-- Given exercise --
In the account of the church service below, who did the pastor say was doing the second reading?

-- Passage shown --
* * * * * * * * *
I ended up having a lot of fun doing my bit and made sure I kept it clear and slow. One of the older member stopped me afterward and said, "Good job! Though, for me, as long as I can hear you, you did a good job." I have to admit that sometimes that's the crux of my judgment on someone's skills at the lectern. It did help having a dozen folks after also say that they thought I'd done a good job, and three folks say that they really liked the wording of the invocation. So that was cool.

Then I did an extra bit, invoking the Lord's Prayer as that was after my bit.  And then one of the teenagers tripped her way up the ramp on her three inch red heels and frantically whispered to me as the choir was doing the amens "What do I *SAY*???"

And I'm like... "You don't have your reading??"

"No... I have that, but what do I say before it???"

"Oh.  Just... The first Scripture lesson for today is from Matthew chapter:verse to verse..."

"Oh.  Okay."

And it was too late for me to make my exit gracefully, so I sat on the bench as I thought she was doing the second reading as well.

But then as soon as she did her, she hightailed it and I followed her to ask, "Aren't you doing the second reading??"

"No! This is all he gave me!"

I went to the pastor and asked who was doing the second reading, knowing that if I just moved like I had every reason in the world to do so, it would be okay... and he told me the guest preacher was doing the second reading, and that was that. Only one person commented on my quick check with the pastor, and he was telling me that he thought there were people ready to jump up and do the second reading... just in case. *laughs*

I sat by John and that was good, and lost my voice on the next hymn.  Whew.
* * * * * * * * *
-- Recorded information --
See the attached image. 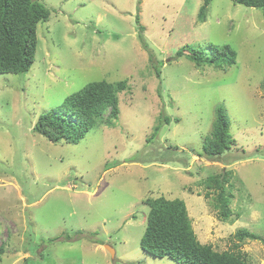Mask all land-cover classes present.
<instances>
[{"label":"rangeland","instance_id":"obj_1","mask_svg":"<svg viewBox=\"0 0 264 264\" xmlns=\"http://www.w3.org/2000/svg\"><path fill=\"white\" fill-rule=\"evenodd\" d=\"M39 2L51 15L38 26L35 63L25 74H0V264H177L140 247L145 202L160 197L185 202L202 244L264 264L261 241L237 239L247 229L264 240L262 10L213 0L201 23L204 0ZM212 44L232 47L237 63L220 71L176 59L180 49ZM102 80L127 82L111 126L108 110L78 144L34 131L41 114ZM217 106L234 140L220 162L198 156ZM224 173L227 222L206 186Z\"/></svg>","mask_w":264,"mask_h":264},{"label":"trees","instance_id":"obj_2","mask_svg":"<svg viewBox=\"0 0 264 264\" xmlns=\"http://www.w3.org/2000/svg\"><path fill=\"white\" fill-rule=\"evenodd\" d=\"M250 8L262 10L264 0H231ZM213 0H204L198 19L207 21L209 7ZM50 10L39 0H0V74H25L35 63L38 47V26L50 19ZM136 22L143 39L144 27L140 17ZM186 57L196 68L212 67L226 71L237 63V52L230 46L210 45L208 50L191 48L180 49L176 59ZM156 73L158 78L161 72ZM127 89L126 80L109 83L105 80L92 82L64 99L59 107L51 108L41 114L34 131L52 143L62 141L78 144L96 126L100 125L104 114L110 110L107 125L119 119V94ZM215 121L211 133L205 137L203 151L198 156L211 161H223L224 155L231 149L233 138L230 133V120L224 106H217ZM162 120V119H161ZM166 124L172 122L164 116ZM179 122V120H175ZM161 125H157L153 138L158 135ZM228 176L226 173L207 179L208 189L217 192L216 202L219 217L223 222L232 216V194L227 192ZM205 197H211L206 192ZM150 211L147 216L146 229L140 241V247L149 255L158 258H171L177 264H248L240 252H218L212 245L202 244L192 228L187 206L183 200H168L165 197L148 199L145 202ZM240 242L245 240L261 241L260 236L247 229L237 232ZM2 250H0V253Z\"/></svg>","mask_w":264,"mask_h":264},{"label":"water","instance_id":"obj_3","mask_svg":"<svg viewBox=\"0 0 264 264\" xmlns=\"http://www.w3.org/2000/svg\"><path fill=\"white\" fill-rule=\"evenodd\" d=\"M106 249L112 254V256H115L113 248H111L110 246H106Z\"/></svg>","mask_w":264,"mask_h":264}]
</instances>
* * * * * * * * *
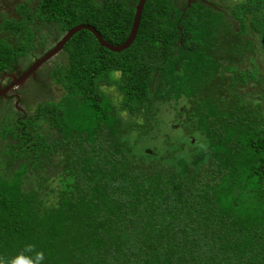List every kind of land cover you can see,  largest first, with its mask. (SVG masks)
* * * * * * * * *
-- Solution to this exercise --
The guest preacher.